The patient died on 10 September, 2008 of generalized neoplastic disease.

3. Discussion

Endometriosis is a frequently occurring disease in women of reproductive age. It is usually located inside the pelvis and can be found in the uterus, ovaries, oviducts and peritoneum. Extrapelvic endometriosis is rare, but there are reports of endometriosis in almost all localisations like kidneys, lungs, CNS, etc.3 In the abdominal wall endometriosis can be seen in the umbilicus or in surgical scars, particularly after Caesarean sections (0.03–0,45%)1–4 and various surgical procedures (other hysterotomies, amniocentesis). Abdominal wall endometrioma is associated with pelvic endometriosis in 14–26% of cases.4,19 Wide local excision, frequently associated with abdominal wall repair using a plastic mesh, is a method of choice.2,4,20

Malignant transformation of endometriosis is an infrequent event. It affects 0.3–1% of women suffering from endometriosis.5,6 A case of cancer arising in ectopic endometrial tissue was first reported in 1925 in the ovary,21 which is the most frequent location for this unusual disease, the remainder occurs in extragonadal sites.5 The histopathologic types of malignant transformations of endometriosis belong in most cases to endometrioid carcinoma (adenocarcinoma) – 69%, followed by sarcoma (25%), clear cell carcinoma (4.5%) and others.5

The diagnosis of primary adenocarcinoma in extraabdominal endometriosis requires fulfillment of Sampson's criteria21:

  • 1.

    endometriosis in close proximity to the tumour;

  • 2.

    no other primary carcinoma should be identified;

  • 3.

    the histology should be compatible with an endometrial origin.

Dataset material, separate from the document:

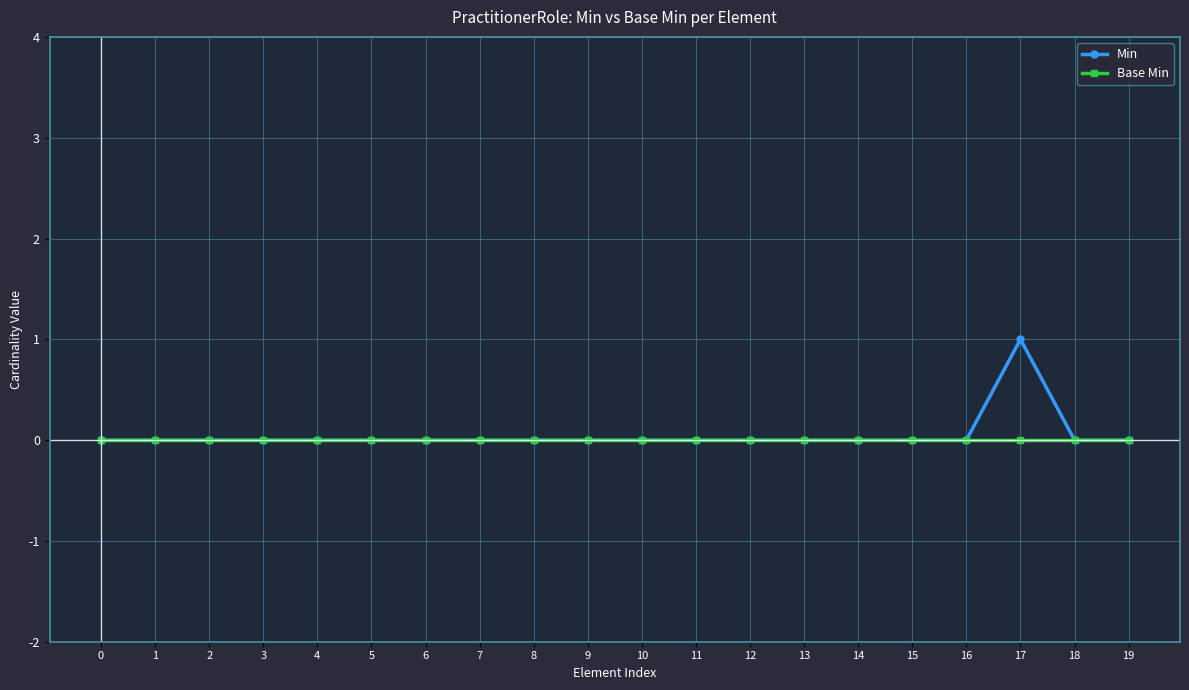

List the series in order of their peak value, lowest first.

Base Min, Min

In our case the first criterion was not fulfilled (the pathologic report does not mention endometriosis in close proximity to the tumour). The reason could be that the tumour may have destroyed the primary focus of endometriosis.18

An interesting issue is the delay between Caesarean section and diagnosis of malignant transformation of endometriosis located in the abdominal scar. The true endometriosis – a benign tissue – occurs in Caesarean section scars after 7–35 months,19 but it can also be seen later up to 20 years.1,4 In the contrary the malignant tissue develops after 3–39 years7–18; 17 years in our case. This supports the thesis that malignant transformation is a long-term process.

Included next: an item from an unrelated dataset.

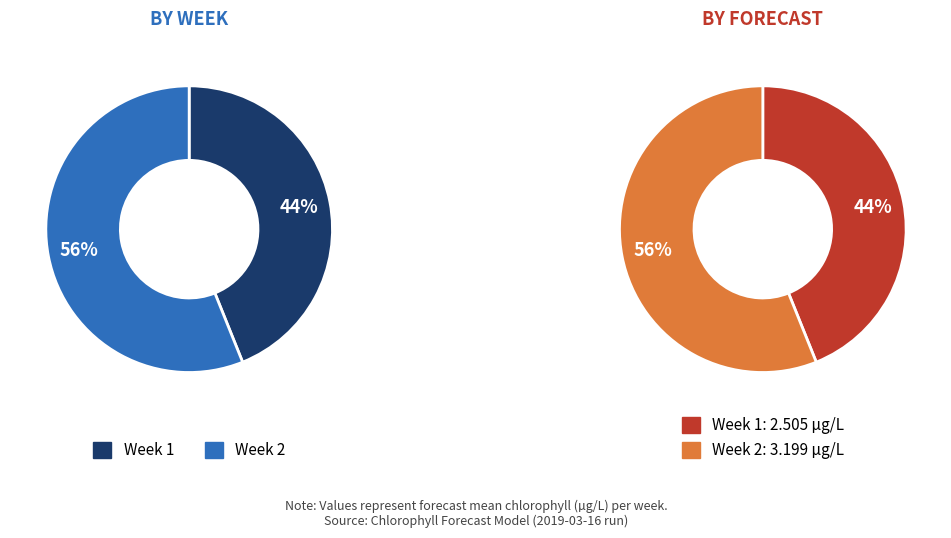

What percentage is the 2 slice, to the nearest percent?

56%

In the literature we have found only a few reports10–18 and short reviews7–9 concerning malignancies arising from Caesarean scar endometriosis. They present cases of patients suffering from clear cell carcinoma, endometrioid carcinoma (adenocarcinoma) and one case of carcinosarcoma. The onset age was 38–60. In all cases the initial treatment was radical resection, mostly with plastic mesh for abdominal wall reconstruction. In most cases the surgical treatment also included total hysterectomy with adnexectomy or diagnostic curettage. The approach to adjuvant therapy was variable. There were cases with no adjuvant treatment, but in the most patients adjuvant therapy was administered. It consisted of whole pelvis and scar radiotherapy, chemotherapy (various protocols including: carboplatin, cyclophosphamide, paclitaxel, cisplatin, doxorubicin), hormontherapy (progesterone, medroxyprogesterone). In one case a second line chemotherapy was performed (gemcitabine, mitoxantrone). There was no report concerning recurrence.

In our case the initial radical surgical treatment was complicated by a local and pelvic recurrence after 4 years. It demanded further treatment, primarily surgical followed by radiotherapy, hormontherapy and chemotherapy.

In the reported cases the follow-up periods were short (2–60 months) due to early deaths from disease (6–20 months) or no evidence of disease. In our case the follow-up period had been 132 months.

4. Conclusions

This paper is, to our knowledge, the only report in literature which presents a long-term survival as the outcome of multimodal therapy in the patient with this rare diagnosis. As the number of Caesarean sections increases, further reports of new cases are necessary to establish optimal treatment guidelines.